**Documento di partenza**
───

Il nuovo modo di concepire la scienza
a) La scienza è un sapere sperimentale poiché si fonda sull’osservazione dei fatti e perché le sue ipotesi vengono giustificate su base empirica e non puramente razionale. L’esperimento è una procedura appositamente costruita per la verifica delle ipotesi.
b) La scienza è un sapere matematico che si fonda sul calcolo e la misura, poiché la fisica procede ad una matematizzazione dei propri dati, racchiudendoli in formule precise.
c) La scienza è un sapere intersoggettivo poiché i suoi procedimenti vogliono essere “pubblici”, e le sue scoperte pretendono di essere valide, ossia controllabili da ognuno.
d) Il fine della scienza è la conoscenza oggettiva del mondo e delle sue leggi. Ma quanto più riesce ad essere “Neutrale” e “disinteressata”, e quindi capace di scoprire relazioni autentiche tra i fenomeni, tanto più la scienza va incontro a quel fondamentale “interesse” umano che è il dominio dell’ambiente circostante.

Le forze che hanno combattuto la nuova scienza
Per affermarsi, la scienza moderna degli inizi ha dovuto combattere una storica battaglia soprattutto contro la tradizione culturale e i teologi.
Il nuovo sapere metteva in discussione molte teorie cosmologiche e fisiche, ritenute fino a quel momento cortissime. La scienza era portatrice di uno schema teorico anti-finalistico ed anti-essenzialistico che urtava contro i teoremi basilari della metafisica greca e di quella cristiana. La scienza svuotava di senso ogni dogma intellettuale legato all’autorità del passato.
Affermazioni di questo genere scatenò la reazione della cultura accademica, che trovava negli aristotelici la sua espressione di punta.
La religione si sentiva fortemente minacciata poiché si vedeva distruggere quella visione cosmologica in cui aveva inquadrato le proprie le proprie credenze di fede. Ad inquietare la Chiesa non erano solo i contenuti della nuova scienza, ma anche il suo stesso metodo, che fondandosi sul principio della libera ricerca poteva apparire eretica quanto le tesi del libero esame delle Scritture proposto dai protestanti. I teologi della chiesa intuivano che la scienza incarnava una mentalità spregiudicatamente razionalistica.
Tra le forze che si opponevano alla scienza figurano anche la magia e l’astrologia. I maghi si trovavano spiazzati dagli scienziati, che perseguendo l’ideale di un sapere pubblico ed intersoggettivamente verificabile, distruggevano il concetto stesso di un sapere occulto; gli astrologi si vedevano contestare tutto quell’insieme di credenze cosmologiche che costituiva la base teorica delle loro pratiche divinatorie.
La scienza appariva sempre più come simbolo di quella conoscenza veramente utile all’uomo che i maghi e gli astrologi avevano cercato invano.
La vecchia cultura, la Chiesa, i fautori delle scienze occulte si trovarono dunque alleati contro la scienza. La nuova scienza finirà per imporsi, dimostrando con i fatti la propria validità e la propria utilità sociale, e quindi il proprio diritto all’esistenza.

La rivoluzione astronomica
Rilevanza e caratteristiche della rivoluzione astronomica
La Rivoluzione astronomica rappresenta uno degli avvenimenti culturali più importanti della storia dell’Occidente. Si crede che tale Rivoluzione sia dovuta a Copernico, ma è vero solo in parte, poiché questi ha semplicemente dato inizio a un processo di pensiero che ha coinvolto astronomia, filosofia e teologia.

───

**Sezione dati**
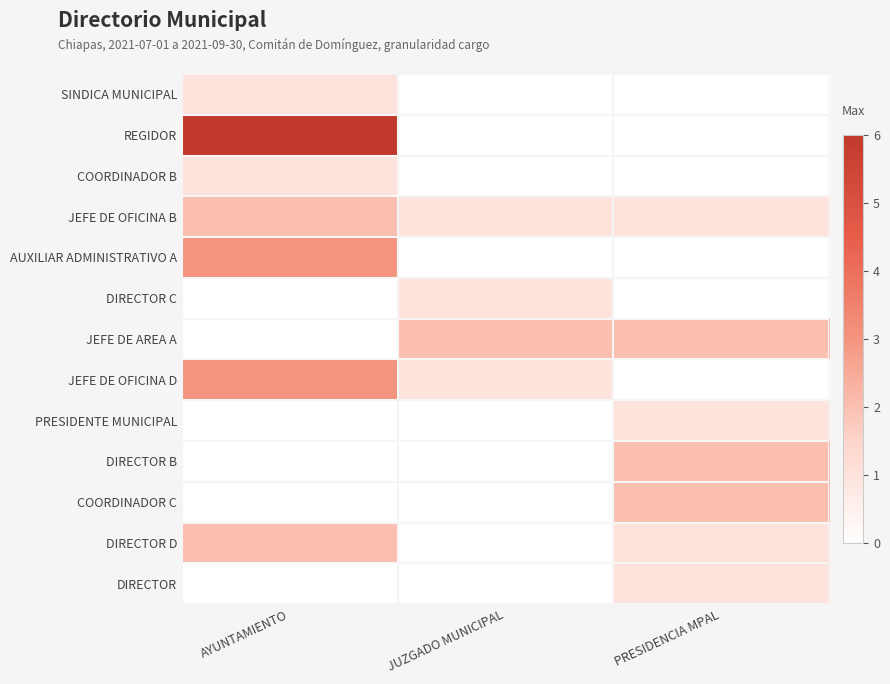

What is the maximum value shown in the chart?

6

───

**Scopo del lavoro**
Ricopia il documento di partenza, tutto da "La religione si" fino a "mentalità spregiudicatamente razionalistica.", e cambia "religione" in "fede cattolica".

**Ecco il risultato**
La fede cattolica si sentiva fortemente minacciata poiché si vedeva distruggere quella visione cosmologica in cui aveva inquadrato le proprie le proprie credenze di fede. Ad inquietare la Chiesa non erano solo i contenuti della nuova scienza, ma anche il suo stesso metodo, che fondandosi sul principio della libera ricerca poteva apparire eretica quanto le tesi del libero esame delle Scritture proposto dai protestanti. I teologi della chiesa intuivano che la scienza incarnava una mentalità spregiudicatamente razionalistica.